* [ASSIGNMENT]: From the data underneath, reproduce exactly the stretch that begins at the line with "framed print: present [401,75,437,112]" and ends after the line with "fruit: present [273,616,323,660]".

[Stored records]
=== Begin Enclosure ===

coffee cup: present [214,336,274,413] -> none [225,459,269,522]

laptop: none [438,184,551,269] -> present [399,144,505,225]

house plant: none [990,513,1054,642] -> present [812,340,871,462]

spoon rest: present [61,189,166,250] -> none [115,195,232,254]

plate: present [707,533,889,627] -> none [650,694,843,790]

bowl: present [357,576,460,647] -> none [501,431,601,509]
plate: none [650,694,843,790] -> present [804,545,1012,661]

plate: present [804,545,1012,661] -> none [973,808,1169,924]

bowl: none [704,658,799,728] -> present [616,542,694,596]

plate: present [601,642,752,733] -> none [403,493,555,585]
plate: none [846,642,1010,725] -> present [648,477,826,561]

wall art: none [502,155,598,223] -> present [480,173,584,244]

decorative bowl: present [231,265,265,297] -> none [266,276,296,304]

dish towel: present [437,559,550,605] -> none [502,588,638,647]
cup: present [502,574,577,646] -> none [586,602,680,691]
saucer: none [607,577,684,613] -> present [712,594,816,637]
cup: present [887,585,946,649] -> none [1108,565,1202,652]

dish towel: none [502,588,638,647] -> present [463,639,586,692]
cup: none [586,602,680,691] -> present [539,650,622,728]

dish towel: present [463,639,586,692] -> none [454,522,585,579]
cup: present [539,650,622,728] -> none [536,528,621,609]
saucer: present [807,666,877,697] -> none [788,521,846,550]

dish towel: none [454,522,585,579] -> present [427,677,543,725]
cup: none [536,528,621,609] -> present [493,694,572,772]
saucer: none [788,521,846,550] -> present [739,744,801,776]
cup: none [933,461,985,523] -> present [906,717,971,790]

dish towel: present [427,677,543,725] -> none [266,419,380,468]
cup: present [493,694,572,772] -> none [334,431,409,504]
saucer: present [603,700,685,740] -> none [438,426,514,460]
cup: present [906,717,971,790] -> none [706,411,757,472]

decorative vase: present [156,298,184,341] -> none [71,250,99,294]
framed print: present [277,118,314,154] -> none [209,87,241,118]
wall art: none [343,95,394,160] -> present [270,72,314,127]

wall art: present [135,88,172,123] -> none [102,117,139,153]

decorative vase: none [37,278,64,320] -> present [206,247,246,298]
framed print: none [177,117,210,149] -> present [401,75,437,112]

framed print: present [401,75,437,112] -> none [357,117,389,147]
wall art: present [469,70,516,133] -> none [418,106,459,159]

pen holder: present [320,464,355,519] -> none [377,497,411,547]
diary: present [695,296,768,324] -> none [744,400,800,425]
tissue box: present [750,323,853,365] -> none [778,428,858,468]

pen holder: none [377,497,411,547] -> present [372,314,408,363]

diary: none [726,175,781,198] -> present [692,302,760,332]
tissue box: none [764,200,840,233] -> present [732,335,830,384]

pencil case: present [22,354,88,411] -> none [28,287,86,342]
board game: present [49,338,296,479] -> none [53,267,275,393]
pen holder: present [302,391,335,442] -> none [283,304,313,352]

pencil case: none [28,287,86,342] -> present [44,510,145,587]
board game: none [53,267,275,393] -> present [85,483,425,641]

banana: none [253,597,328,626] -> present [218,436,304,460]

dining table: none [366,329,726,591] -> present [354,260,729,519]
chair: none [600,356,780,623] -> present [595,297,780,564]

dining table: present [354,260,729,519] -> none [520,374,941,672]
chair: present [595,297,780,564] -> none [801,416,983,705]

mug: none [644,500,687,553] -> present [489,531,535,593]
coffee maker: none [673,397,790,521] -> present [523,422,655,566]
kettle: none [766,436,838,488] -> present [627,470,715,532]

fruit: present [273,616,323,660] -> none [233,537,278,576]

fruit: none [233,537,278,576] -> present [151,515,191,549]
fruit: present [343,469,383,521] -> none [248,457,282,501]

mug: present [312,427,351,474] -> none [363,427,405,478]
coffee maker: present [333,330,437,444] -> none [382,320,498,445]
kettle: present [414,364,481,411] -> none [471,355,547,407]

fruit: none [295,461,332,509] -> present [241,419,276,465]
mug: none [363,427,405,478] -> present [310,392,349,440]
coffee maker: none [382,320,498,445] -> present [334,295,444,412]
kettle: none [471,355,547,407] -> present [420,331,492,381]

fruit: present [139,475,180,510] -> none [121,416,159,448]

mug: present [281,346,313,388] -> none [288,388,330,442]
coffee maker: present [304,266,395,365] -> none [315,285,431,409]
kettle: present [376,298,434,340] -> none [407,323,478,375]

=== End Enclosure ===

* [OUTPUT OF THE TASK]:
framed print: present [401,75,437,112] -> none [357,117,389,147]
wall art: present [469,70,516,133] -> none [418,106,459,159]

pen holder: present [320,464,355,519] -> none [377,497,411,547]
diary: present [695,296,768,324] -> none [744,400,800,425]
tissue box: present [750,323,853,365] -> none [778,428,858,468]

pen holder: none [377,497,411,547] -> present [372,314,408,363]

diary: none [726,175,781,198] -> present [692,302,760,332]
tissue box: none [764,200,840,233] -> present [732,335,830,384]

pencil case: present [22,354,88,411] -> none [28,287,86,342]
board game: present [49,338,296,479] -> none [53,267,275,393]
pen holder: present [302,391,335,442] -> none [283,304,313,352]

pencil case: none [28,287,86,342] -> present [44,510,145,587]
board game: none [53,267,275,393] -> present [85,483,425,641]

banana: none [253,597,328,626] -> present [218,436,304,460]

dining table: none [366,329,726,591] -> present [354,260,729,519]
chair: none [600,356,780,623] -> present [595,297,780,564]

dining table: present [354,260,729,519] -> none [520,374,941,672]
chair: present [595,297,780,564] -> none [801,416,983,705]

mug: none [644,500,687,553] -> present [489,531,535,593]
coffee maker: none [673,397,790,521] -> present [523,422,655,566]
kettle: none [766,436,838,488] -> present [627,470,715,532]

fruit: present [273,616,323,660] -> none [233,537,278,576]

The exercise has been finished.